Sailing Stories, Part I

sailing.jpg

 

Sailing Upside Down

I found a book on the bookshelves at home "Learning to Sail" by H.A. Calahan, 1944, by the Macmillan Company {still have}. I read this book in the 10th grade. 


 
LearningToSail.jpg
 

Even though I had a 14-foot rowboat with a 7-1/2 Martin outboard motor, I thought it would be ideal to move on the water by sail instead of buying gasoline. I walked home about one and a half miles from school every day by the Elizabeth City Ship Yard and then past Doctor Bonner's house where I had noticed an unused approximate fourteen-foot long centerboard sailboat with mainmast, in his backyard next to the Pasquotank River. One evening about March 1956 I got up the nerve to knock on his door to ask about the sailboat. We discussed the boat and he said he would sell it to me for about forty dollars. I went home and brought back the money and told him that the next day I would bring my other boat to help me pull it to my house which was further down and next to the river. I was able to get this boat home and up an eight-foot bank and pull it to my parents' garage where I was going to make any necessary repairs and paint. After caulking, painting and other minor repairs, it was ready to go back to the river. Got my friend Warren G. Pierce to help me with getting it from the garage to the bank, down the bank, and into the river. Wanted Warren to help me sail it the next day but he had some sports activity he was going to be engaged in. 

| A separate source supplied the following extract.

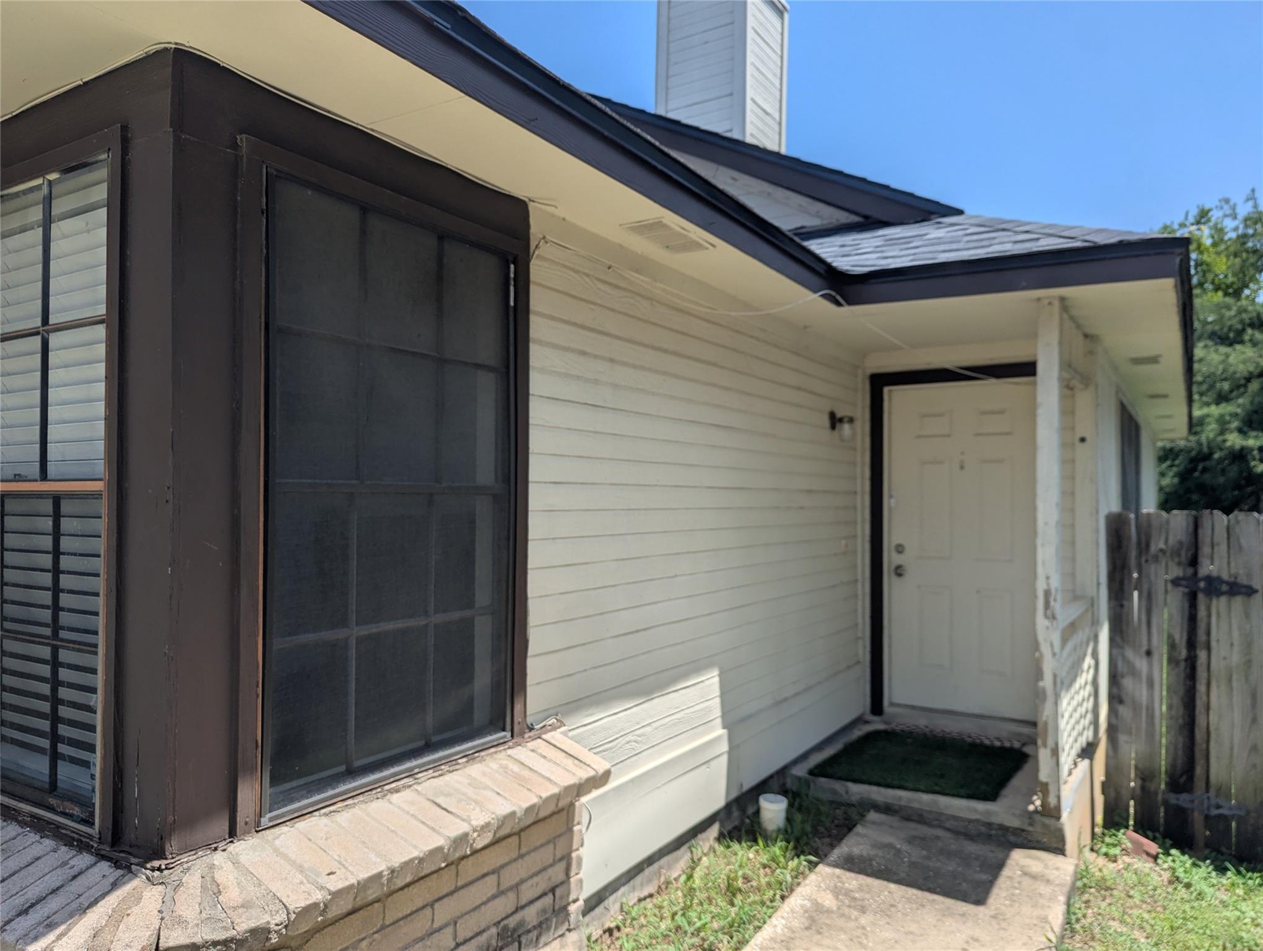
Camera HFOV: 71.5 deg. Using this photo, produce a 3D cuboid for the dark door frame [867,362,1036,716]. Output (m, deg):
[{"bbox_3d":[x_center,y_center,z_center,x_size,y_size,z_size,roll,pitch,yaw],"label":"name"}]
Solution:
[{"bbox_3d":[2.016,0.437,5.348,1.090,2.180,0.110,-1,-2,33],"label":"dark door frame"}]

eric-ward-652346-unsplash.jpg

Well, the next day Thursday, May 24, 1956, a Northeast wind was blowing fairly good, so outfitted the boat by myself and proceeded to sail the boat on the river. At some point sailing with the wind, the sail luffed and the wind grabbed the boom and sail and pushed it on the side that I was sitting on. The boat turned over and swamped with water. I managed to upright the boat, however, when I was climbing onto the transom to get into the boat to bail the water, the weight shifted and the boat overturned again. This time the mast got stuck in the bottom of the river and the wind kept driving it further at an angle. I had an inner tube to float on to access the situation and attempt to rectify it. But on shore, Dr. John F. Weeks a neighbor down the street saw what was happening and thought I was in distress and called the U.S. Coast Guard. Next event was that one of their helicopters piloted by Lt. L. S. McNatt was hovering overhead. I floated over to the basket that had been lowered and was raised up into the helicopter. I was interrogated thoroughly by a crew member, finally convincing him that I was by my self and the only individual involved. I showed them the house I lived in, and the pilot landed the helicopter in the cow pasture across the street from my house. I was greeted by the local kids who wanted to know what happened! My boat was recovered by an approximate 35 foot Coast Guard Crash Boat and taken to Air Station Elizabeth City Coast Guard Base several miles downriver. Article front page of the "The Daily Advance" Friday, May 25, 1956. The next day my mother had driven me to the Air Station to sail my boat back home. I outfitted the boat, pushed it back into the water and started sailing home when the exact same wind condition hit and I turned over as before. Got the boat back to shore pulled it up on the bank drained it and left disappointed for home.